> _Task goal_
Each record that follows is to be transcribed exactly, excluding its images.

(Data excerpts)
_ _ _ _ _ _ _

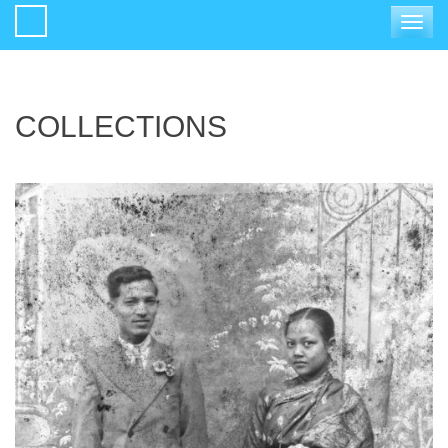
Toggle
navigat
COLLECTIONS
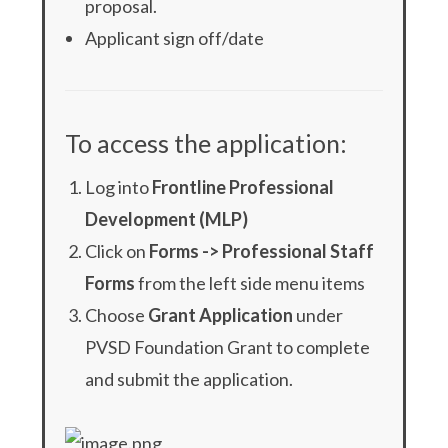
proposal.
Applicant sign off/date
To access the application:
Log into
Frontline Professional
Development (MLP)
Click on
Forms -> Professional Staff
Forms
from the left side menu items
Choose
Grant Application
under
PVSD Foundation Grant to complete
and submit the application.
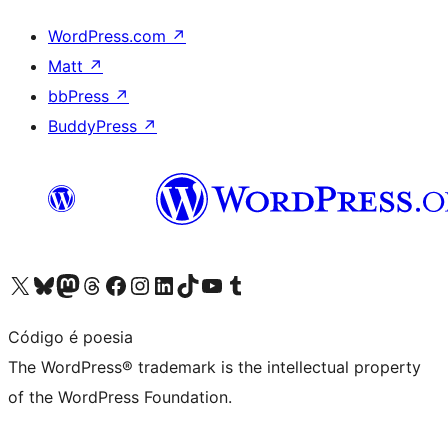
WordPress.com
↗
Matt
↗
bbPress
↗
BuddyPress
↗
Visit our X (formerly Twitter) account
Visit our Bluesky account
Visit our Mastodon account
Visit our Threads account
Visit our Facebook page
Visit our Instagram account
Visit our LinkedIn account
Visit our TikTok account
Visit our YouTube channel
Visit our Tumblr account
Código é poesia
The WordPress® trademark is the intellectual property
of the WordPress Foundation.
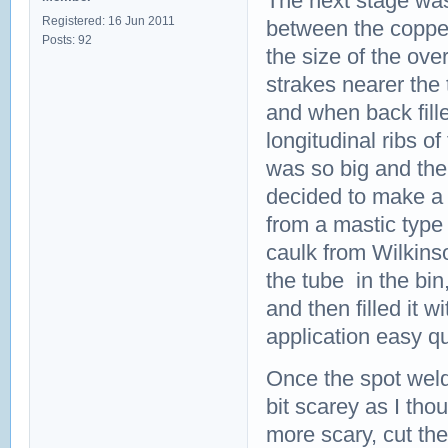
The next stage was 
Registered: 16 Jun 2011
between the copper
Posts: 92
the size of the ove
strakes nearer the
and when back fille
longitudinal ribs o
was so big and the
decided to make a 
from a mastic type
caulk from Wilkins
the tube in the bi
and then filled it 
application easy q
Once the spot weld
bit scarey as I tho
more scary, cut th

_ _ _ _ _ _ _

> _Problem solution_
Toggle
navigat
COLLECTIONS
proposal.
Applicant sign off/date
To access the application:
Log into
Frontline Professional
Development (MLP)
Click on
Forms -> Professional Staff
Forms
from the left side menu items
Choose
Grant Application
under
PVSD Foundation Grant to complete
and submit the application.
WordPress.com
↗
Matt
↗
bbPress
↗
BuddyPress
↗
Visit our X (formerly Twitter) account
Visit our Bluesky account
Visit our Mastodon account
Visit our Threads account
Visit our Facebook page
Visit our Instagram account
Visit our LinkedIn account
Visit our TikTok account
Visit our YouTube channel
Visit our Tumblr account
Código é poesia
The WordPress® trademark is the intellectual property
of the WordPress Foundation.
The next stage was 
Registered: 16 Jun 2011
between the copper
Posts: 92
the size of the ove
strakes nearer the
and when back fille
longitudinal ribs o
was so big and the
decided to make a 
from a mastic type
caulk from Wilkins
the tube in the bi
and then filled it 
application easy q
Once the spot weld
bit scarey as I tho
more scary, cut th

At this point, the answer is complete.